Atualize o trecho do texto sobre o mercado de energia elétrica que começa nas palavras "Mercado rejeita proposta" e termina após "exigências de custos.", reproduzindo-o com "pequenas empresas" substituído por "empresas de pequeno porte".

TEXTO DE ORIGEM –
━━━━━━

Mercado rejeita proposta de monitoramento
Maurício Corrêa, de Brasília —
Os comercializadores de energia elétrica vivem um dilema. Sabem que a tão sonhada abertura total do mercado, por eles acalentada desde o início dos anos 2000, está para chegar. Mas, quando acontecer, o mercado precisará mudar a sua forma de operar e ser, sobretudo, mais transparente e seguro. Não será mais possível gerenciar contratos somando dezenas ou centenas de milhões de reais através de pequenas empresas de reduzidos capitais e baixos níveis de sofisticação financeira. É um mercado que tende ao enxugamento, pois nem todos os atuais agentes estarão em condições de arcar com as futuras exigências de custos.
Uma antevisão desse mercado do futuro próximo já está acontecendo. Durante meses, a Câmara de Comercialização de Energia Elétrica (CCEE) e a Associação Brasileira dos Comercializadores de Energia discutiram uma proposta de monitoramento dos agentes por parte da Câmara, como parte desse processo de transparência. A Câmara apresentou uma proposta que arrocha os agentes, conforme este site antecipou no dia 30 de agosto. Nesta sexta-feira, 10 de setembro, depois de um intenso debate interno com os 106 associados, os comercializadores encaminharam a sua proposta à Aneel. Foram rejeitados os principais pontos indicados pela CCEE.

━━━━━━

DADOS FORNECIDOS –
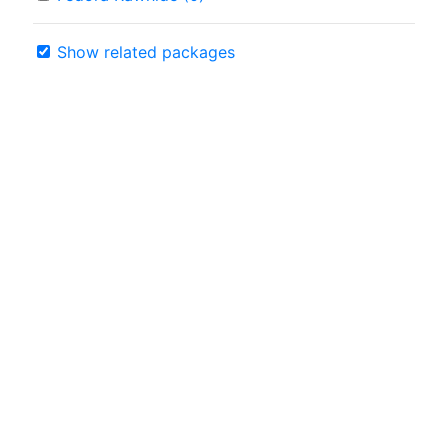
Show related packages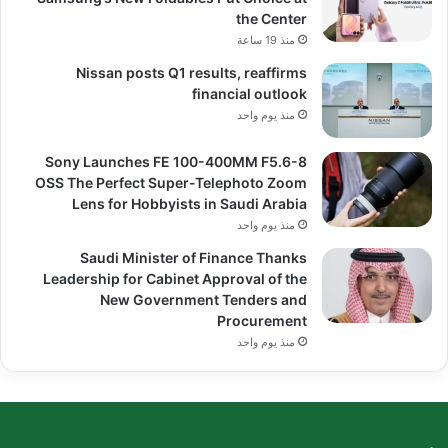
the Center
منذ 19 ساعة
Nissan posts Q1 results, reaffirms
financial outlook
منذ يوم واحد
Sony Launches FE 100-400MM F5.6-8
OSS The Perfect Super-Telephoto Zoom
Lens for Hobbyists in Saudi Arabia
منذ يوم واحد
Saudi Minister of Finance Thanks
Leadership for Cabinet Approval of the
New Government Tenders and
Procurement
منذ يوم واحد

━━━━━━

TAREFA CONCLUÍDA –
Mercado rejeita proposta de monitoramento
Maurício Corrêa, de Brasília —
Os comercializadores de energia elétrica vivem um dilema. Sabem que a tão sonhada abertura total do mercado, por eles acalentada desde o início dos anos 2000, está para chegar. Mas, quando acontecer, o mercado precisará mudar a sua forma de operar e ser, sobretudo, mais transparente e seguro. Não será mais possível gerenciar contratos somando dezenas ou centenas de milhões de reais através de empresas de pequeno porte de reduzidos capitais e baixos níveis de sofisticação financeira. É um mercado que tende ao enxugamento, pois nem todos os atuais agentes estarão em condições de arcar com as futuras exigências de custos.